How about years of skull-fucking a kid with electricity, huh? you'd wanted to ask. Six-hundred milliamps of it, three seconds each, four days a week - think equivalent to a kid continuously sticking a butter knife into an outlet could have fucked me up? Would have asked too, but then that would have meant you'd have to pretend to give a damn, and nobody wanted to disappoint their fans. And it's not even like you would have remembered numbers, if you hadn't peeked at your file while the psych went off to take a piss in the middle of your meeting.

Spaces, empty spaces, you don't know what the hell to do with them.

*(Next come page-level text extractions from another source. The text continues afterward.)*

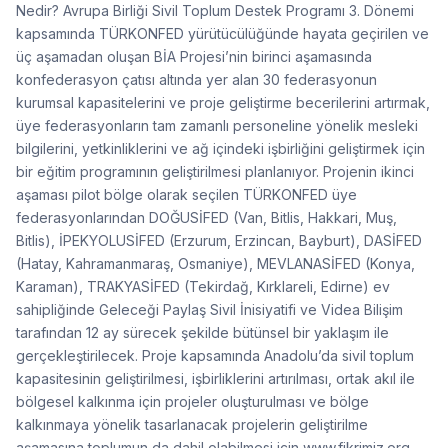
Nedir? Avrupa Birliği Sivil Toplum Destek Programı 3. Dönemi
kapsamında TÜRKONFED yürütücülüğünde hayata geçirilen ve
üç aşamadan oluşan BİA Projesi’nin birinci aşamasında
konfederasyon çatısı altında yer alan 30 federasyonun
kurumsal kapasitelerini ve proje geliştirme becerilerini artırmak,
üye federasyonların tam zamanlı personeline yönelik mesleki
bilgilerini, yetkinliklerini ve ağ içindeki işbirliğini geliştirmek için
bir eğitim programının geliştirilmesi planlanıyor. Projenin ikinci
aşaması pilot bölge olarak seçilen TÜRKONFED üye
federasyonlarından DOĞUSİFED (Van, Bitlis, Hakkari, Muş,
Bitlis), İPEKYOLUSİFED (Erzurum, Erzincan, Bayburt), DASİFED
(Hatay, Kahramanmaraş, Osmaniye), MEVLANASİFED (Konya,
Karaman), TRAKYASİFED (Tekirdağ, Kırklareli, Edirne) ev
sahipliğinde Geleceği Paylaş Sivil İnisiyatifi ve Videa Bilişim
tarafından 12 ay sürecek şekilde bütünsel bir yaklaşım ile
gerçekleştirilecek. Proje kapsamında Anadolu’da sivil toplum
kapasitesinin geliştirilmesi, işbirliklerini artırılması, ortak akıl ile
bölgesel kalkınma için projeler oluşturulması ve bölge
kalkınmaya yönelik tasarlanacak projelerin geliştirilme
aşamasına toplumun da dahil olabilmesi için www.fikrimiz.org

Sometimes you just make shit up. Stuff you know isn't true the second it's out of your mouth, but you lie and say it anyway. Stuff everybody knows is total bullshit, but when you say it enough times, even you start to halfway believe that you didn't make any changes on that cut. It's just confusing, because you were so sure you were getting it at least mostly right, but then he's giving you that look. Eyes that can stare into your motherfucking soul, find something wrong and wave it around in front of you without even bothering to drop the masquerade. Maybe you're just jealous because you can't multi-task like that when you're drunk.

Your brain's not a sponge wrung out enough to have not soaked up the fact of what you were getting into here, though, and you think that's kind of what pisses you off the most. Falling in love with the gods should have stayed to the gods, and who the hell were you to commit that much blasphemy? You weren't a god. Curt Wild was a god, but you were just the defective parading around in his wig. It's like the build-up for the first MTV Video Music Awards to be something totally fucking awesome and then you watch the real thing and realize it's a load of drugged-out bullshit, Madonna rolling around on a stage. What the hell.

Your neck just hurts, all those years of craning your head upwards to watch all that fiction come to life.

Would've been awesome to stand eye to eye with somebody for once.